Arnon Grunberg
Frankfurter Allgemeine Zeitung,
2003-04-29
2003-04-29, Frankfurter Allgemeine Zeitung

Ich werde nie mehr alleine sein Frauen anlocken wie Fliegen: Marek van der Jagt mag’s misogyn


Ingeborg Harms

Das Spiel ist ein wenig pubertär: Ein Autor, den ein Erfolgsroman empfohlen hat, schreibt das nächste Buch unter einem Pseudonym. Nachdem auch dieser Roman das Interesse der literarischen Öffentlichkeit wecken konnte, gibt sich Marek van der Jagt als Arnon Grünberg und damit der Verfasser von "Amour fou" als der Autor von "Blauer Montag" zu erkennen.

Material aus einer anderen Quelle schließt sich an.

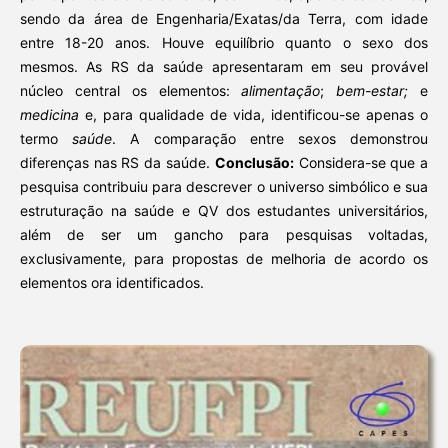
sendo da área de Engenharia/Exatas/da Terra, com idade
entre 18-20 anos. Houve equilíbrio quanto o sexo dos
mesmos. As RS da saúde apresentaram em seu provável
núcleo central os elementos:
alimentação
;
bem-estar;
e
medicina
e, para qualidade de vida, identificou-se apenas o
termo
saúde
. A comparação entre sexos demonstrou
diferenças nas RS da saúde.
Conclusão:
Considera-se que a
pesquisa contribuiu para descrever o universo simbólico e sua
estruturação na saúde e QV dos estudantes universitários,
além de ser um gancho para pesquisas voltadas,
exclusivamente, para propostas de melhoria de acordo os
elementos ora identificados.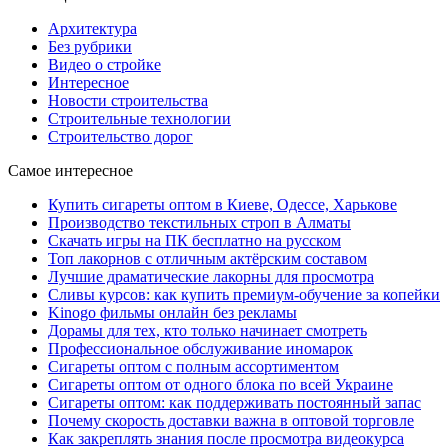
Архитектура
Без рубрики
Видео о стройке
Интересное
Новости строительства
Строительные технологии
Строительство дорог
Самое интересное
Купить сигареты оптом в Киеве, Одессе, Харькове
Производство текстильных строп в Алматы
Скачать игры на ПК бесплатно на русском
Топ лакорнов с отличным актёрским составом
Лучшие драматические лакорны для просмотра
Сливы курсов: как купить премиум-обучение за копейки
Kinogo фильмы онлайн без рекламы
Дорамы для тех, кто только начинает смотреть
Профессиональное обслуживание иномарок
Сигареты оптом с полным ассортиментом
Сигареты оптом от одного блока по всей Украине
Сигареты оптом: как поддерживать постоянный запас
Почему скорость доставки важна в оптовой торговле
Как закреплять знания после просмотра видеокурса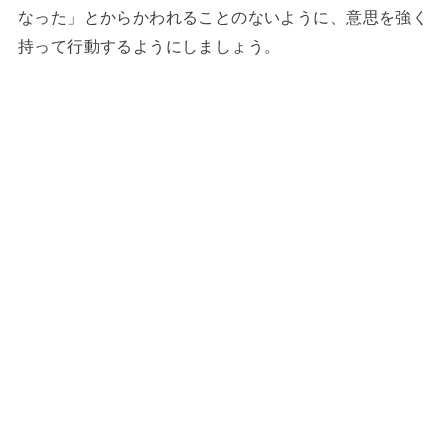
なった」とからかわれることのないように、意思を強く
持って行動するようにしましょう。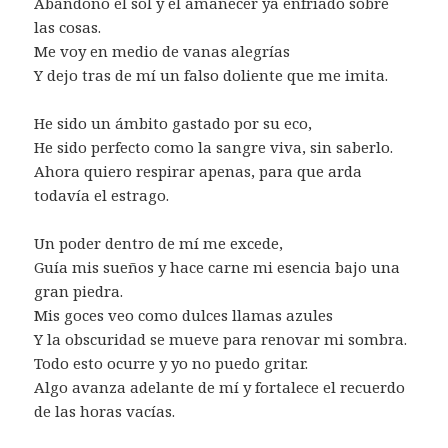
Abandono el sol y el amanecer ya enfriado sobre
las cosas.
Me voy en medio de vanas alegrías
Y dejo tras de mí un falso doliente que me imita.
He sido un ámbito gastado por su eco,
He sido perfecto como la sangre viva, sin saberlo.
Ahora quiero respirar apenas, para que arda
todavía el estrago.
Un poder dentro de mí me excede,
Guía mis sueños y hace carne mi esencia bajo una
gran piedra.
Mis goces veo como dulces llamas azules
Y la obscuridad se mueve para renovar mi sombra.
Todo esto ocurre y yo no puedo gritar.
Algo avanza adelante de mí y fortalece el recuerdo
de las horas vacías.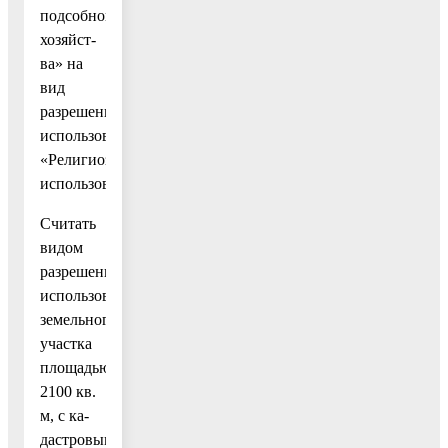
подсобного
хозяйст-
ва» на
вид
разрешенного
использования
«Религиозное
использование».
Считать
видом
разрешенного
использования
земельного
участка
площадью
2100 кв.
м, с ка-
дастровым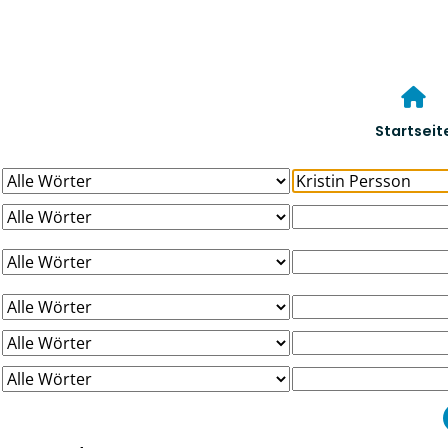
Startseit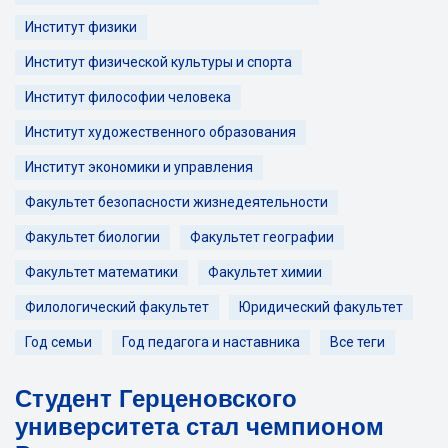
Институт физики
Институт физической культуры и спорта
Институт философии человека
Институт художественного образования
Институт экономики и управления
Факультет безопасности жизнедеятельности
Факультет биологии
Факультет географии
Факультет математики
Факультет химии
Филологический факультет
Юридический факультет
Год семьи
Год педагога и наставника
Все теги
Студент Герценовского
университета стал чемпионом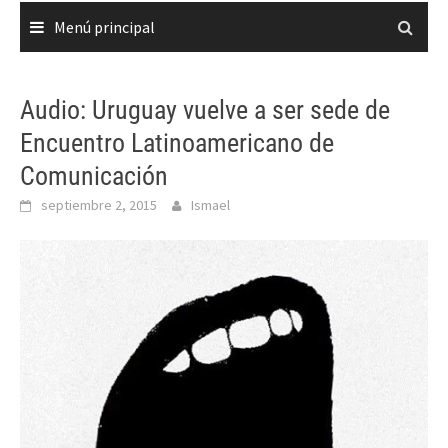
Menú principal
Audio: Uruguay vuelve a ser sede de
Encuentro Latinoamericano de
Comunicación
septiembre 2, 2015
Ismael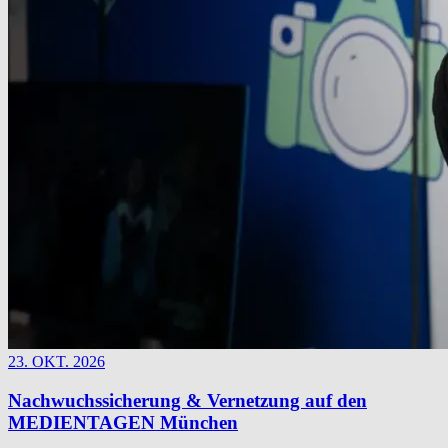
23. OKT. 2026
Nachwuchssicherung & Vernetzung auf den
MEDIENTAGEN München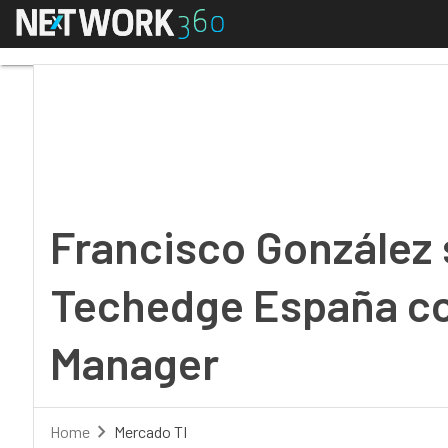
Menú
Francisco González s
Francisco González 
Techedge España c
Manager
Home
Mercado TI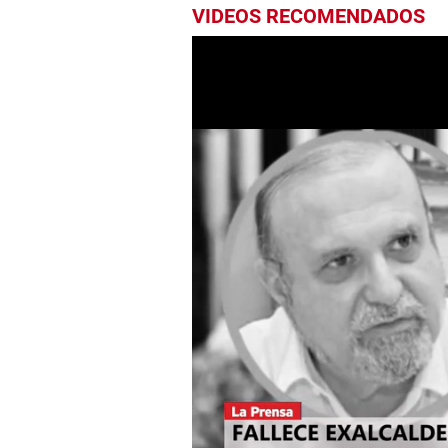
VIDEOS RECOMENDADOS
0
seconds
of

Bingo. Der Beweis seiner Begabung scheint durch das doppelt gelungene Debüt ein für alle Mal erbracht.

Doch sein unbeirrbares Publikum hat den niederländischen Romancier übermütig gemacht. Unter seinem "nom de plume" hat der Entschleierte jetzt die Erzählung "Monogam" veröffentlicht. Sie liest sich wie ein weggeschnittener Seitentrieb zu "Amour Fou", der in Wien spielenden Geschichte eines jungen Mannes, der von seiner mondänen Mutter dominiert wird. Der komische Adoleszenzroman imponiert durch genaue Beobachtungen und Slapstick-Pointen. Auch der Protagonist von "Monogam" lebt in Wien, doch seine Welt ist von Persönlichkeiten entleert, auf eitle Reflexionen heruntergebrannt. Nachdem er sich gegenüber seiner - wiederum herrlich exzentrischen - Mutter nicht durchsetzen kann, beschließt er, ein Don Juan zu werden und, wenn schon nicht am Familientisch, so doch in der Liebe zu dominieren.

Leider bleiben die Abenteuer des Ich-Erzählers abstrakt, zu den Zahlen gesellen sich keine Gesichter. Streckenweise scheint der misogyne Liebeszyniker Michel Houellebecq den Tiraden des Autors Pate gestanden zu haben, doch bei van der Jagt regiert die Bitterkeit ohne das Fleisch der Erfahrung: "Wer nicht weggeworfen werden will, so lernte ich, muß selbst wegwerfen. Ich nannte dieses Gesetz: ,das Grundprinzip des Herrschers'." Auf dieser quasi animistischen, die Weiblichkeit als unbekanntes Wesen beschwörenden Ebene bewegt das Buch sich weiter: "Es schien mir im Interesse der Menschheit zu sein, wenn ein solcher Herrscher alle Frauen befruchtete." Stendhal-Zitate mischen sich mit abgestandenen Weisheiten zur Geschlechterökonomie: "Dies ist eine Entwicklung, die fast jede Leidenschaft durchläuft. Es beginnt mit Begehren und endet im Ekel."

Oder: "Der Charme des Verführers ist ein Spiel, in dem das Gegenüber unterliegen muß." Daß der Erzähler Frauen "wie Fliegen" anlockt, läßt sich dann nur noch als Größenphantasie einordnen. Unter diesem Vorzeichen fehlt dann allerdings jeder Hinweis auf die komplementäre Frustration des Träumers, die episch durchaus interessant sein könnte. So verbleibt alles in einem vagen, präpotenten Leerlauf, bis der Held auf eine Faustina trifft, die ihm an Eroberungen überlegen scheint. Ein Detektiv findet heraus, daß ihr Männerpark erlogen ist. Daraufhin versetzt der Erzähler seine Geliebte in eine "No win"-Situation: Er besteht darauf, sie für sich allein haben zu wollen, wohl wissend, daß sie darauf unter der Maske eines weiblichen Don Juans nicht eingehen darf. Hier ereignet sich der einzige bewegende Moment des Textes: Sie läßt ihn gehen - und die Liebe siegt als ein prekäres Gespinst der Phantasmen.